* [Work order]
Go through the listing and return every line with "events" in it.

[[ Data provided open ]]

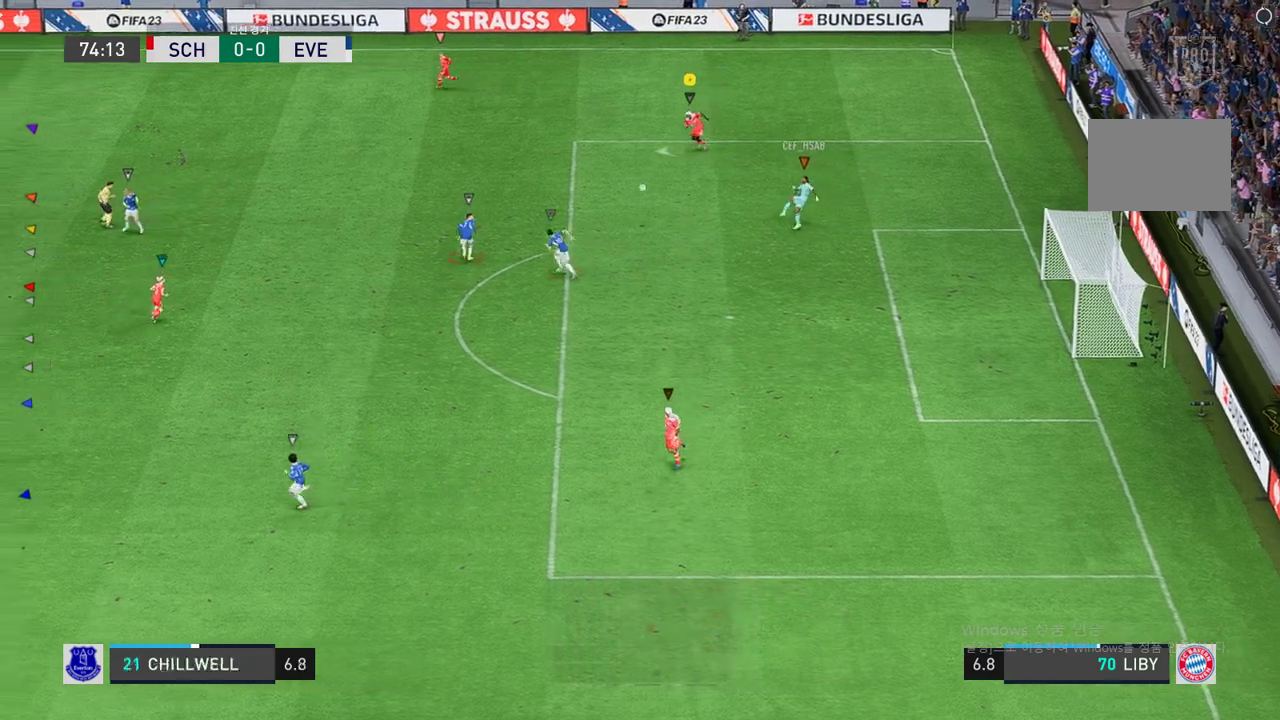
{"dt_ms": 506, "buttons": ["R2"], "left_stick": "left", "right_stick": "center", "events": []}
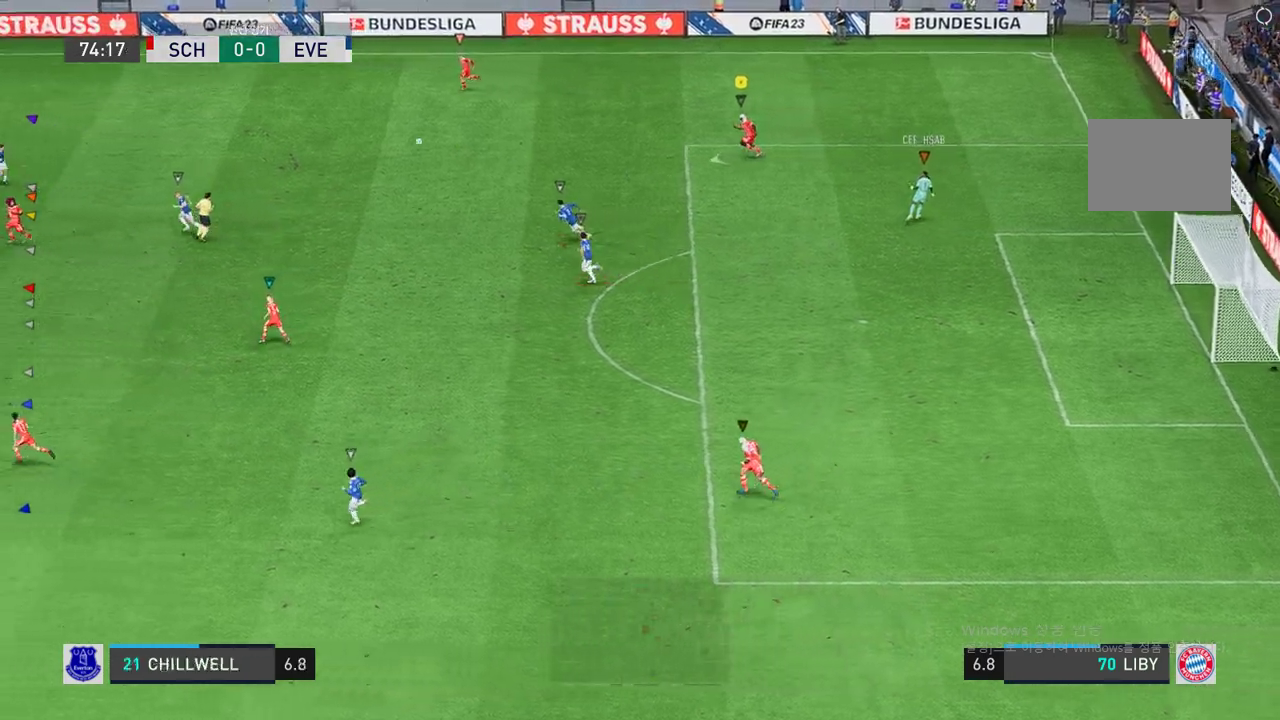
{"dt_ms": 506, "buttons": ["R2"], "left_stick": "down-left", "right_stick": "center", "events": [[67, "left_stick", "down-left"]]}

[[ Data provided closed ]]
[[ Data provided open ]]

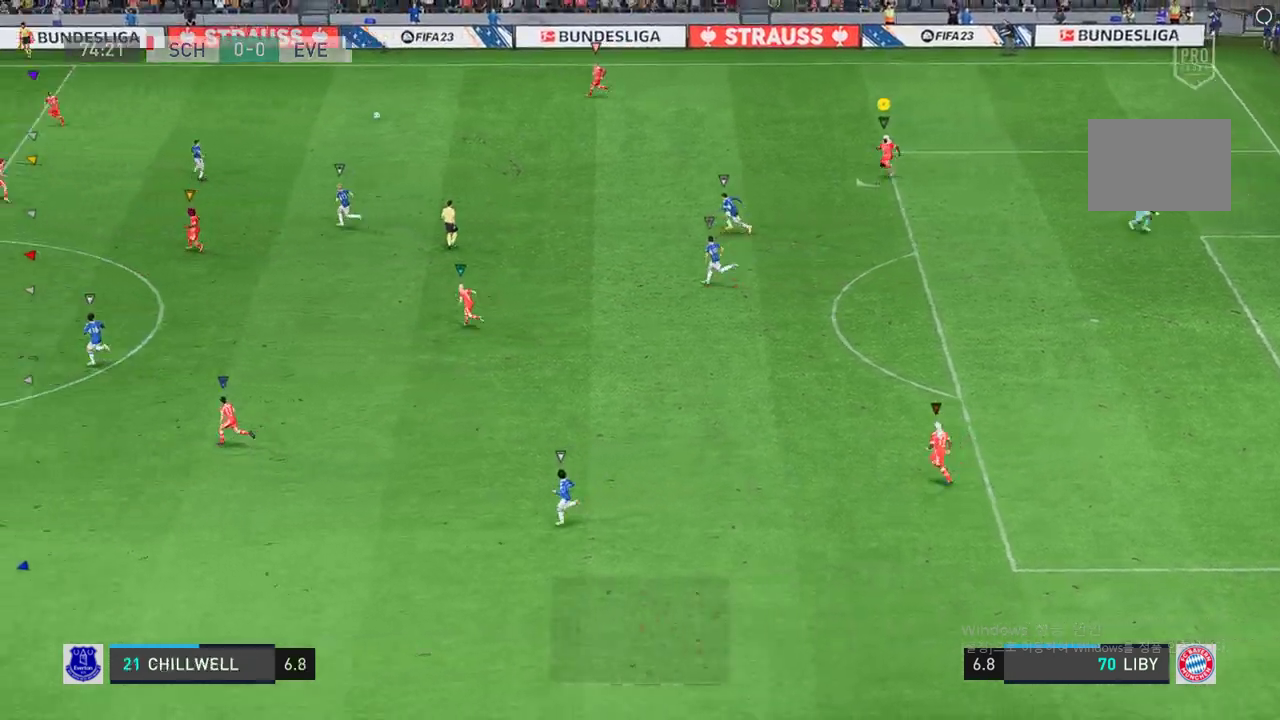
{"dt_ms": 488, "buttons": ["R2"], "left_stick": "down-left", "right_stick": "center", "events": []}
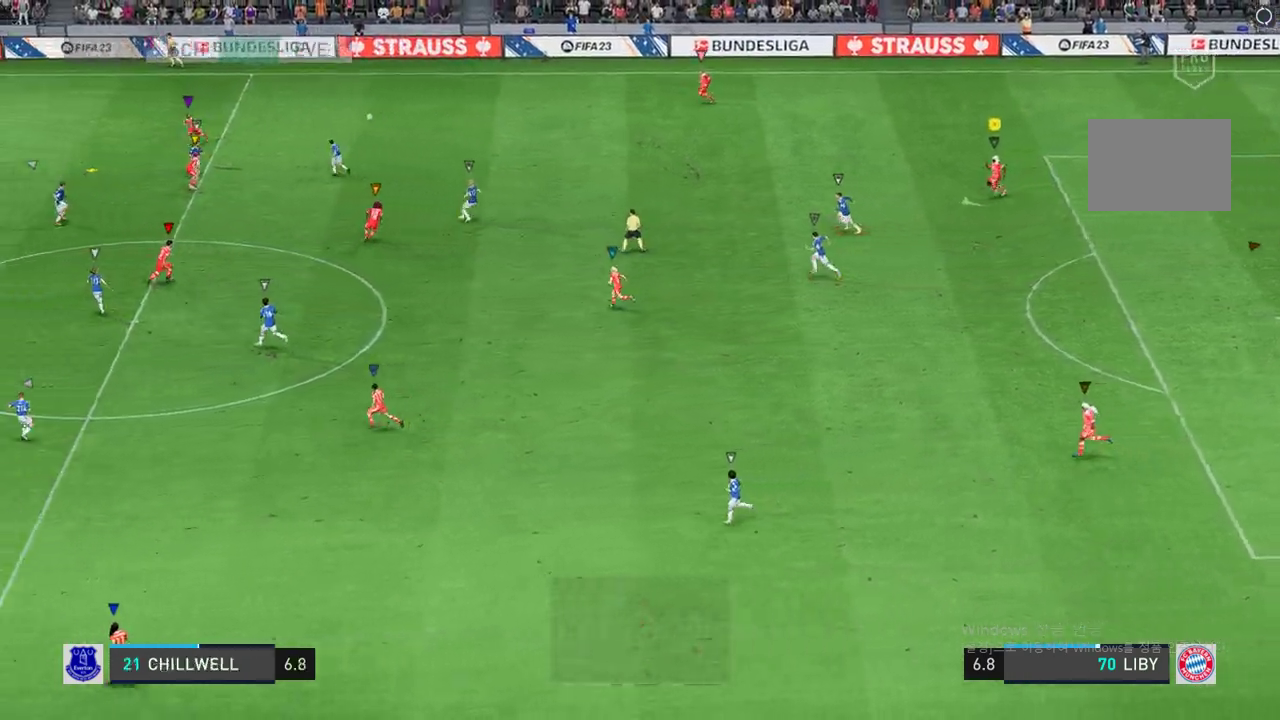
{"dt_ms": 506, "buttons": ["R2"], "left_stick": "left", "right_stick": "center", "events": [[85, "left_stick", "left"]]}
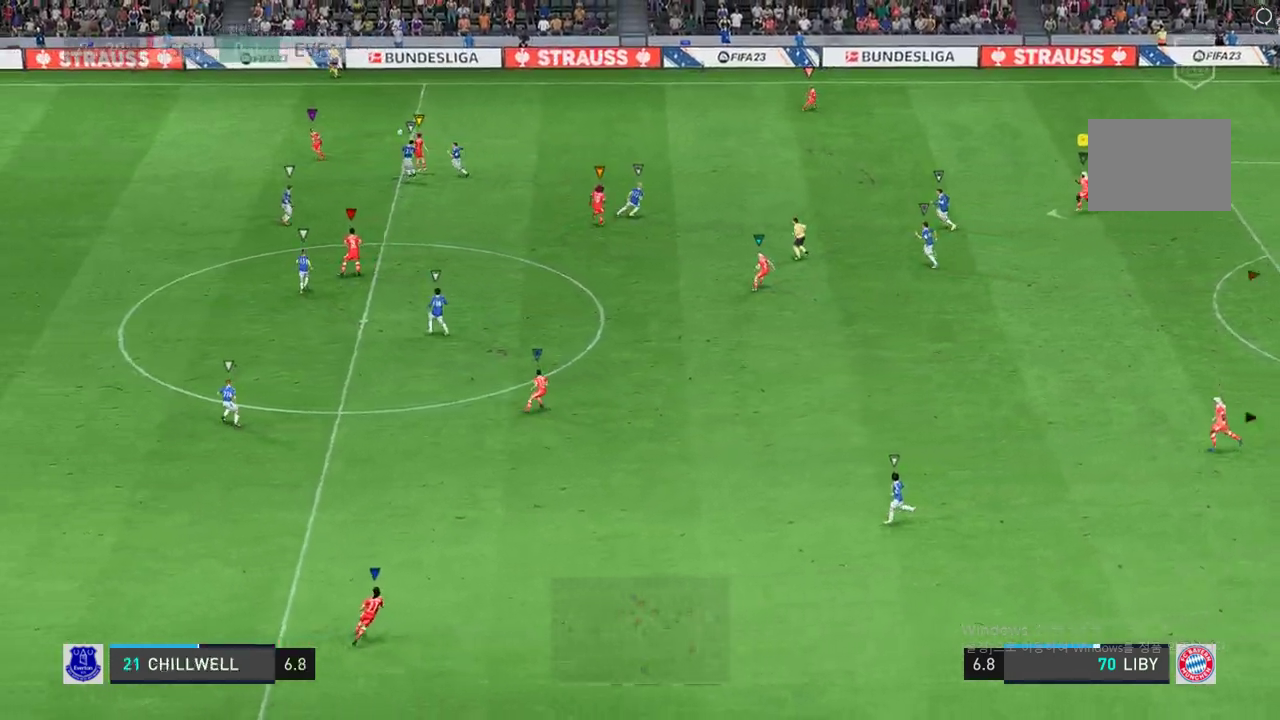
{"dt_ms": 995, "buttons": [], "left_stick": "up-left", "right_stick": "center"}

[[ Data provided closed ]]

* [Expected answer]
{"dt_ms": 506, "buttons": ["R2"], "left_stick": "left", "right_stick": "center", "events": []}
{"dt_ms": 506, "buttons": ["R2"], "left_stick": "down-left", "right_stick": "center", "events": [[67, "left_stick", "down-left"]]}
{"dt_ms": 488, "buttons": ["R2"], "left_stick": "down-left", "right_stick": "center", "events": []}
{"dt_ms": 506, "buttons": ["R2"], "left_stick": "left", "right_stick": "center", "events": [[85, "left_stick", "left"]]}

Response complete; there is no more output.